Yield Strength: a way to define the strength of materials

I’ve found this very interesting webpage. I re-post here its content, slightly modified and re-arranged, since I think many people dealing with mechanics could find it useful 🙂

A number of terms have been defined for the purpose of identifying the stress at which plastic deformation begins. The value most commonly used for this purpose is the yield strength (YS). The YS is defined as “the stress at which a predetermined amount of permanent deformation occurs“. The graphical portion of the early stages of a tension test is used to evaluate YS, that can be found with this method:

1. the predetermined amount of permanent strain is set along the strain axis of the graph (the horizontal one), to the right of the origin. This starting point is indicated in the figure as point (D);
2. a straight line is drawn through (D) at the same slope as the initial portion of the stress-strain curve;
3. the intersection point (point 3) between the straight line and the stress strain curve is projected to the stress axis. The stress value measured at point 3 is the YS and is expressed in psi (pound-force per square inch), or bar, MPa, and so on.
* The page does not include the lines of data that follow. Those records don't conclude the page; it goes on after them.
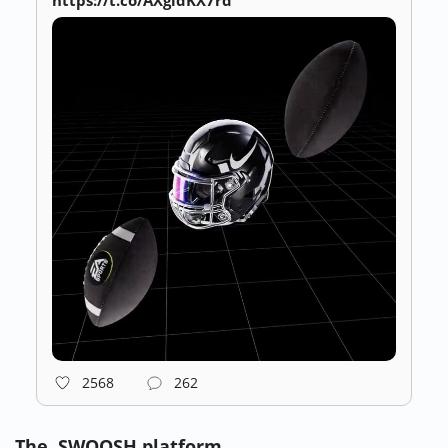
https://t.co/AXgidKX7rd
2568
262
The .SWOOSH platform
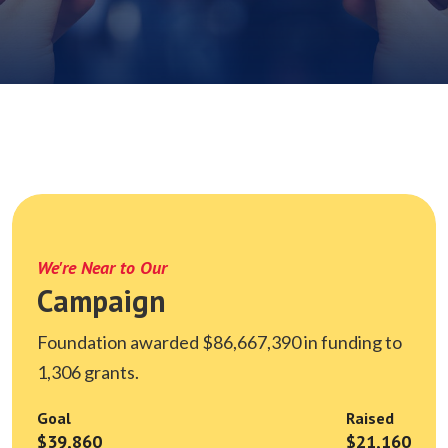
We're Near to Our
Campaign
Foundation awarded $86,667,390 in funding to
1,306 grants.
Goal
Raised
$39,860
$21,160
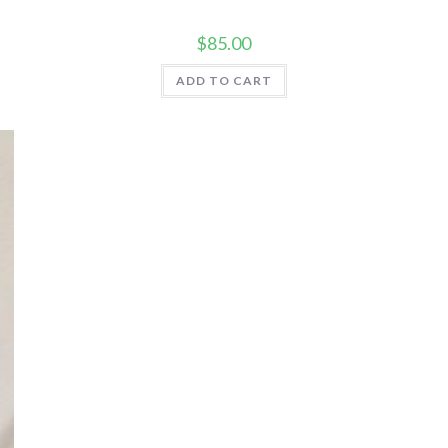
$
85.00
ADD TO CART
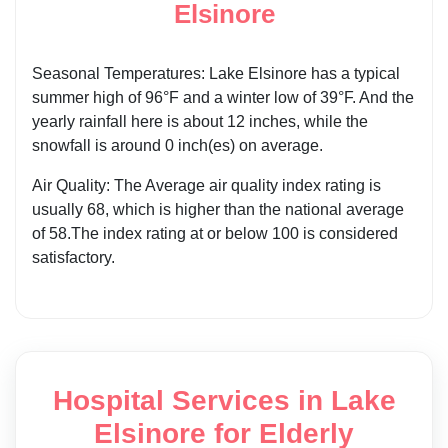
Elsinore
Seasonal Temperatures: Lake Elsinore has a typical
summer high of 96°F and a winter low of 39°F. And the
yearly rainfall here is about 12 inches, while the
snowfall is around 0 inch(es) on average.
Air Quality: The Average air quality index rating is
usually 68, which is higher than the national average
of 58.The index rating at or below 100 is considered
satisfactory.
Hospital Services in Lake
Elsinore for Elderly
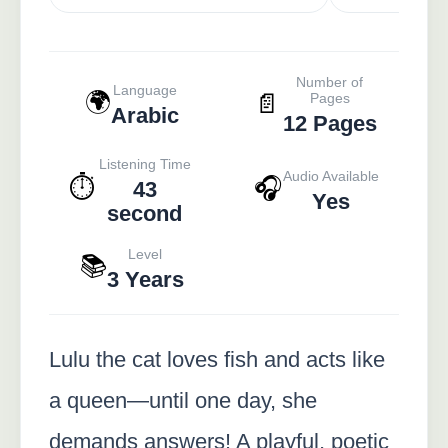
Number of
Language
🌍
📄
Pages
Arabic
12 Pages
Listening Time
Audio Available
⏱️
🎧
43
Yes
second
Level
📚
3 Years
Lulu the cat loves fish and acts like
a queen—until one day, she
demands answers! A playful, poetic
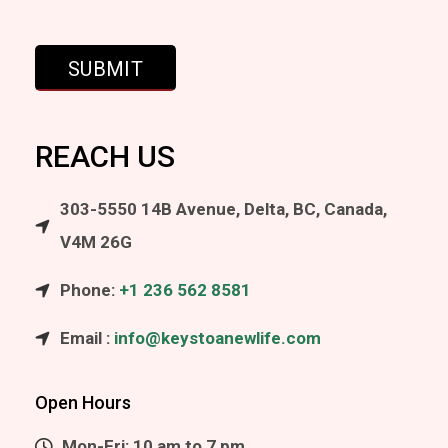
REACH US
303-5550 14B Avenue, Delta, BC, Canada,
V4M 26G
Phone:
+1 236 562 8581
Email :
info@keystoanewlife.com
Open Hours
Mon-Fri: 10 am to 7 pm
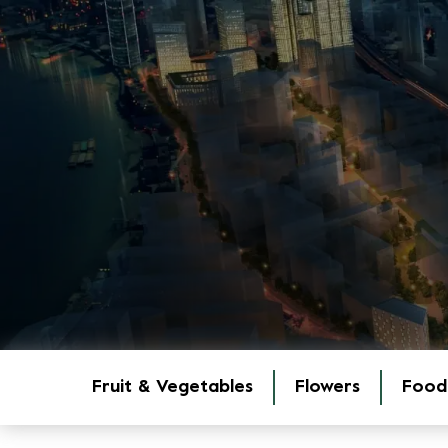
Fruit & Vegetables
Flowers
Food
This plotting method allows to subtract the elastic strain from the total strain, leaving the predetermined permanent offset as a remainder. Such offset, when reporting YS values, should be stated, i.e.: “Yield Strength (at 0.2% offset) = 51,200 psi“.

Some hints about the other points that appear in the figure above:

• the proportional limit (point 2) is defined as “the stress at which the stress-strain curve first deviates from a straight line“. Below this limit value of stress, the ratio of stress to strain is constant, and the material is said to obey Hooke’s Law (stress is proportional to strain). The proportional limit usually is not used in specifications because the deviation begins so gradually that controversies are sure to arise as to the exact stress at which the line begins to curve;
• the ultimate tensile strength (UTS, point 4) is “the maximum stress that a material can withstand while being stretched or pulled“. Basically, during a tensile test, the UTS is the final amount of stress sustained by the material at the exact moment preceding the object rupture. Rupture corresponds to the fracture point (point 5).